Three recording technicians entered the celebration with a single instruction: move freely. No predetermined paths, no fixed positions. If you encounter each other, no problem — but don't stay together long. Jesus moved through the space as he always does — not a fixed center but a gravitational presence, sometimes surrounded by all three microphones, sometimes approached by none.

EDIT-ABLE GEOGRAPHY: NONLINEAR SPATIAL PERSPECTIVE RECORDING
3 RAW STEREO DAT TRACKS MIXED IN A WAY THE LISTENER "TRAVELS" AROUND THE CELEBRATION
AT STAGE, AFTER POSTPRODUCTION. (ONLY YELLOW RECORDER LINKS SHOWN, FOR CLARITY)
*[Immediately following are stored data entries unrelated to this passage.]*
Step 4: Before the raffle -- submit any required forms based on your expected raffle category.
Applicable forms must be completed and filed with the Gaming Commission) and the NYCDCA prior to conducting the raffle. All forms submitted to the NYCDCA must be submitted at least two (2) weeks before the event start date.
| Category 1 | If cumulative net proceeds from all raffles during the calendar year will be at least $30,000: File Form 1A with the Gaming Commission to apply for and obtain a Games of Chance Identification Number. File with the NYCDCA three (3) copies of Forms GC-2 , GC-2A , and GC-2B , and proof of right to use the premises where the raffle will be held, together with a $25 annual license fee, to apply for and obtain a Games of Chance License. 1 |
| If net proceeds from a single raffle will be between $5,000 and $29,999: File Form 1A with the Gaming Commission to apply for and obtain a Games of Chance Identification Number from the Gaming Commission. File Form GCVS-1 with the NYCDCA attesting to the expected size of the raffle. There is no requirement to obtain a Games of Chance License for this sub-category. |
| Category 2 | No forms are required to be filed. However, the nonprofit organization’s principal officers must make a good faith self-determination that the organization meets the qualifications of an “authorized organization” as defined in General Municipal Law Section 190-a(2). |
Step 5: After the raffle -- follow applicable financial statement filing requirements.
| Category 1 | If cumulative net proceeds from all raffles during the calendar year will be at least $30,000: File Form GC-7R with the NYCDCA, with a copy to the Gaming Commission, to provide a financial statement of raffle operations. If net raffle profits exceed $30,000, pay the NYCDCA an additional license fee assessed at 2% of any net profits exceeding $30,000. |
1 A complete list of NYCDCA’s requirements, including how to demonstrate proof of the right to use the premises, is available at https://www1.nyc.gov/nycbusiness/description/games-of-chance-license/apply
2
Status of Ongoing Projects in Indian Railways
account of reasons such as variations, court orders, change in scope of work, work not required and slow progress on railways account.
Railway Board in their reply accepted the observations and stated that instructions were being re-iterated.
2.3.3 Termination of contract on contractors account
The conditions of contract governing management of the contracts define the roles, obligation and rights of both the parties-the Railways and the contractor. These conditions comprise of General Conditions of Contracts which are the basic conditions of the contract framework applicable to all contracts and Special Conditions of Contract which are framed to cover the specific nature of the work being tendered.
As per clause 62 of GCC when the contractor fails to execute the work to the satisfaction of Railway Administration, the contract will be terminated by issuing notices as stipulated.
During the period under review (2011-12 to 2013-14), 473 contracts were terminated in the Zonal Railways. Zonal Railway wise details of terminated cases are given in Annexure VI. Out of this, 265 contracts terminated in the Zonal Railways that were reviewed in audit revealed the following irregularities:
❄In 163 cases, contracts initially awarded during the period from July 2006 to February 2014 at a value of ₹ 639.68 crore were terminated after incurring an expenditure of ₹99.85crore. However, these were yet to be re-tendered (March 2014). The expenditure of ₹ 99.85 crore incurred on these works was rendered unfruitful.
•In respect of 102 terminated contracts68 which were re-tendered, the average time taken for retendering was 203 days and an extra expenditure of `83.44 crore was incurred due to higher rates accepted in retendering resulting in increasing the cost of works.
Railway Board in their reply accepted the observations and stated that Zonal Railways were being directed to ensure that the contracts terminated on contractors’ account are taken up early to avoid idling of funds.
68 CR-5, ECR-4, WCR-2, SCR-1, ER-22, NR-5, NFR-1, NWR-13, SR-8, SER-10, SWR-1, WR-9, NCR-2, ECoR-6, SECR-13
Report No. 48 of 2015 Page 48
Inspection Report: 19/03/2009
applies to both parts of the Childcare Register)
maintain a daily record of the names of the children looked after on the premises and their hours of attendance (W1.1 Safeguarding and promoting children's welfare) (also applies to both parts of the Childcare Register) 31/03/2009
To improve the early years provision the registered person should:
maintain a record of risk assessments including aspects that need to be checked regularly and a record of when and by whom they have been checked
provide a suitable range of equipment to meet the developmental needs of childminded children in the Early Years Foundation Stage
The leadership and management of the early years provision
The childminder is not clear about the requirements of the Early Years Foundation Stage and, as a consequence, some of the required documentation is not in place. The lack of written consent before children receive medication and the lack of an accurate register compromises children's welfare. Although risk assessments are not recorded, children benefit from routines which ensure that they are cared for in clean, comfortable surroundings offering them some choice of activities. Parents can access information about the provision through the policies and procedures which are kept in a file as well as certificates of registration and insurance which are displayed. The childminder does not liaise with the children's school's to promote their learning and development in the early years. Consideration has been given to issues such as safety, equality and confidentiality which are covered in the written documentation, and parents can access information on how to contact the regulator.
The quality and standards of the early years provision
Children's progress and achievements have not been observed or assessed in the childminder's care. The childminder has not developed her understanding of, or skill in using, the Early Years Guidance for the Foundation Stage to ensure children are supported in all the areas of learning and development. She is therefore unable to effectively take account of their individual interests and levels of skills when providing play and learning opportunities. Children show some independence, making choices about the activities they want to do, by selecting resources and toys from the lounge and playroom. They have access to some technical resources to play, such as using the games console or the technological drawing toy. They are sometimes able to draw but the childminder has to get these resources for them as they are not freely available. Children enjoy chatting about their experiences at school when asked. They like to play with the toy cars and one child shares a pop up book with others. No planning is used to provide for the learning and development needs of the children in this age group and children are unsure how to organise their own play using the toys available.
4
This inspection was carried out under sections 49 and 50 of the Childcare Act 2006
The three resulting stereo tracks were synchronized and mixed into a single stage tape. In the edit, I altered the acoustic linearity — the natural physical relationship between a listener and a sound source in space. By shifting the relative volumes of three simultaneous recordings, I constructed trajectories no body could have traveled. The listener moves through Ocotepec in ways that were geometrically impossible at the event. An impossible witness, placed inside the celebration by an edit rather than by presence.
At the premiere, percussion, clarinet, and brass band played on stage while the tape surrounded the audience from behind. The concert hall became, temporarily, Ocotepec.
This is Field Logic as sacred geography: three free-moving nodes, a gravitational attractor at the center, no conductor, a global form emerging from purely local decisions.
La Pasión según la Gente is the mother piece of much of what followed — Mextoys, The Mexican National Anthem, Teleprompter, Hearing in Bed, Fatalismo Mágico, and others. The question it asked first — what does collective behavior look like when everyone is simultaneously sincere and performing — has not stopped producing answers.